• **What the task requires**
Set down every line of the records below verbatim, leaving out the pictures.

## Begin Record list

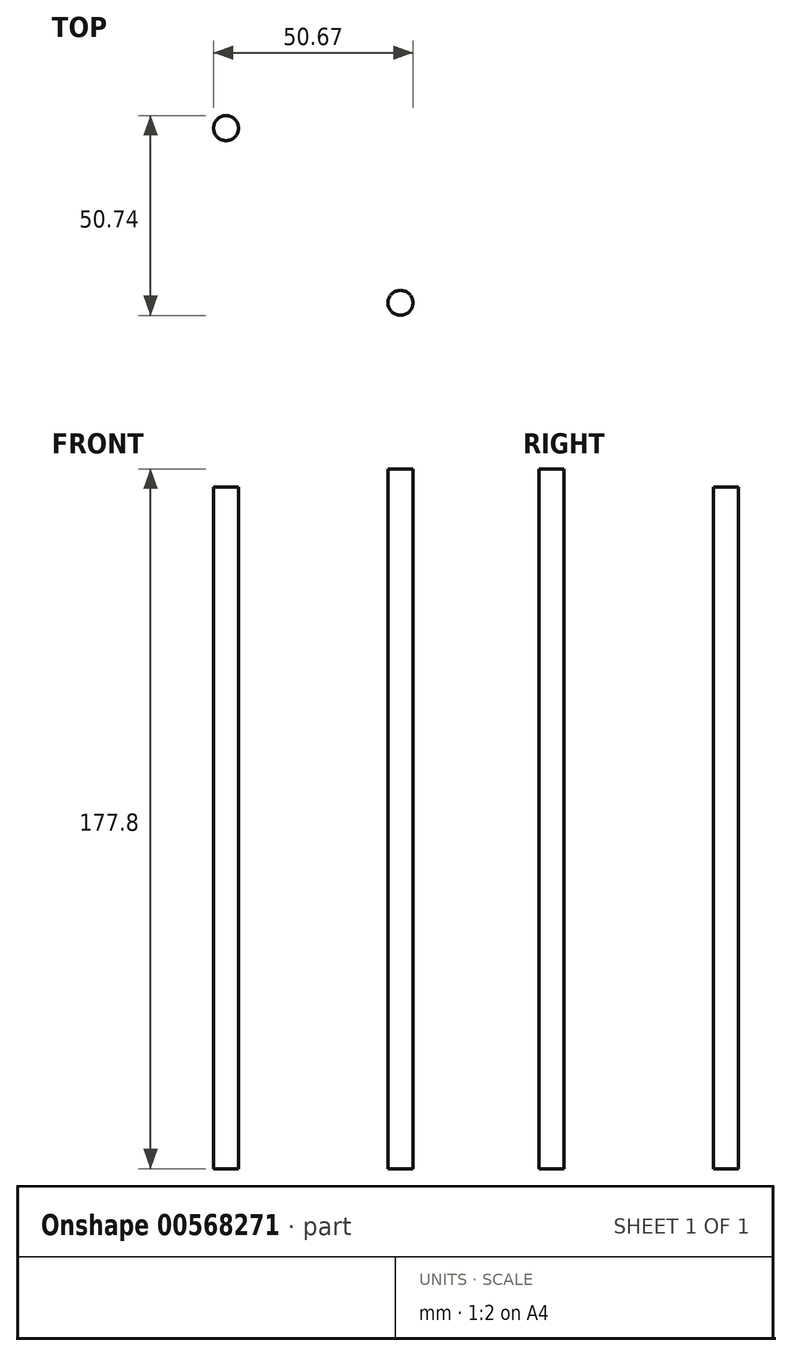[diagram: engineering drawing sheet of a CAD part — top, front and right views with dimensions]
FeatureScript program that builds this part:
annotation { "Feature Type Name" : "Feature", "Feature Type Description" : "" }
export const myFeature = defineFeature(function(context is Context, id is Id, definition is map)
    precondition{}
    {
        {
            var Q0;
            Q0=qCreatedBy(makeId("Top.planeOp"),FACE);
            var sketch = newSketch(context, id + "F0", { "sketchPlane" : qUnion([Q0])});
            skCircle(sketch, "E0", {"center": v(0.13, 0) * mm, "radius": 3.18 * mm});
            skSolve(sketch);
        }
        {
            var Q0;
            Q0 = qSketchRegion(id + "F0", true);
            extrude(context, id + "F1", {"entities" : qUnion([Q0]), "depth" : 177.8 * mm, "offsetDistance" : 25 * mm});
        }
        {
            var Q0;
            Q0=qCreatedBy(makeId("Top.planeOp"),FACE);
            var sketch = newSketch(context, id + "F2", { "sketchPlane" : qUnion([Q0])});
            skCircle(sketch, "E1", {"center": v(-44.18, 44.39) * mm, "radius": 3.18 * mm});
            skSolve(sketch);
        }
        {
            var Q0;
            Q0 = qSketchRegion(id + "F2", true);
            extrude(context, id + "F3", {"entities" : qUnion([Q0]), "depth" : 173.2 * mm, "offsetDistance" : 25 * mm});
        }
    });
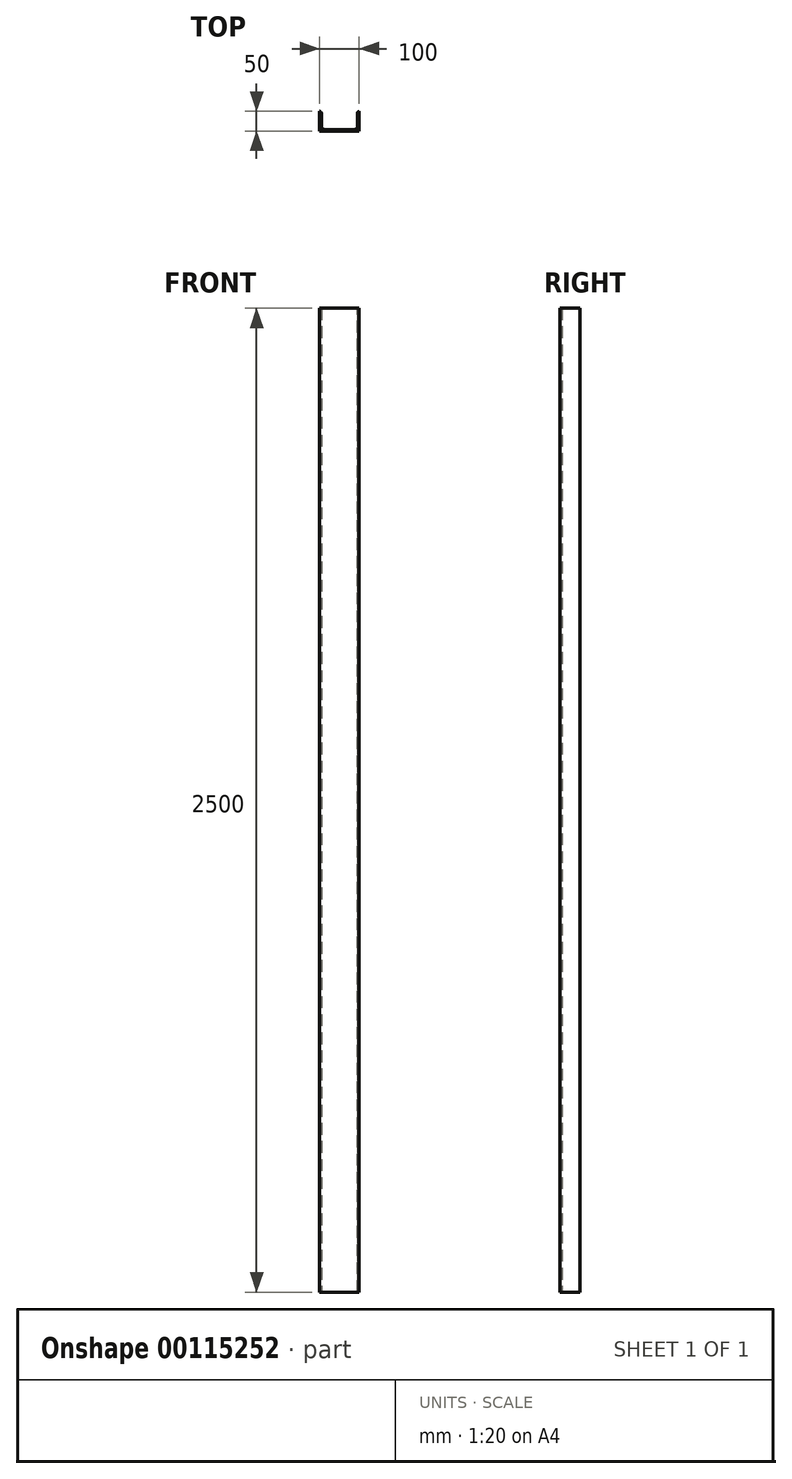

## End Record list

• **Exercise response**
[diagram: engineering drawing sheet of a CAD part — top, front and right views with dimensions]
FeatureScript program that builds this part:
annotation { "Feature Type Name" : "Feature", "Feature Type Description" : "" }
export const myFeature = defineFeature(function(context is Context, id is Id, definition is map)
    precondition{}
    {
        {
            var Q0;
            Q0=qCreatedBy(makeId("Top.planeOp"),FACE);
            var sketch = newSketch(context, id + "F0", { "sketchPlane" : qUnion([Q0])});
            skCircle(sketch, "E0", {"center": v(0.13, 0) * mm, "radius": 3.18 * mm});
            skSolve(sketch);
        }
        {
            var Q0;
            Q0 = qSketchRegion(id + "F0", true);
            extrude(context, id + "F1", {"entities" : qUnion([Q0]), "depth" : 177.8 * mm, "offsetDistance" : 25 * mm});
        }
        {
            var Q0;
            Q0=qCreatedBy(makeId("Top.planeOp"),FACE);
            var sketch = newSketch(context, id + "F2", { "sketchPlane" : qUnion([Q0])});
            skCircle(sketch, "E1", {"center": v(-44.18, 44.39) * mm, "radius": 3.18 * mm});
            skSolve(sketch);
        }
        {
            var Q0;
            Q0 = qSketchRegion(id + "F2", true);
            extrude(context, id + "F3", {"entities" : qUnion([Q0]), "depth" : 173.2 * mm, "offsetDistance" : 25 * mm});
        }
    });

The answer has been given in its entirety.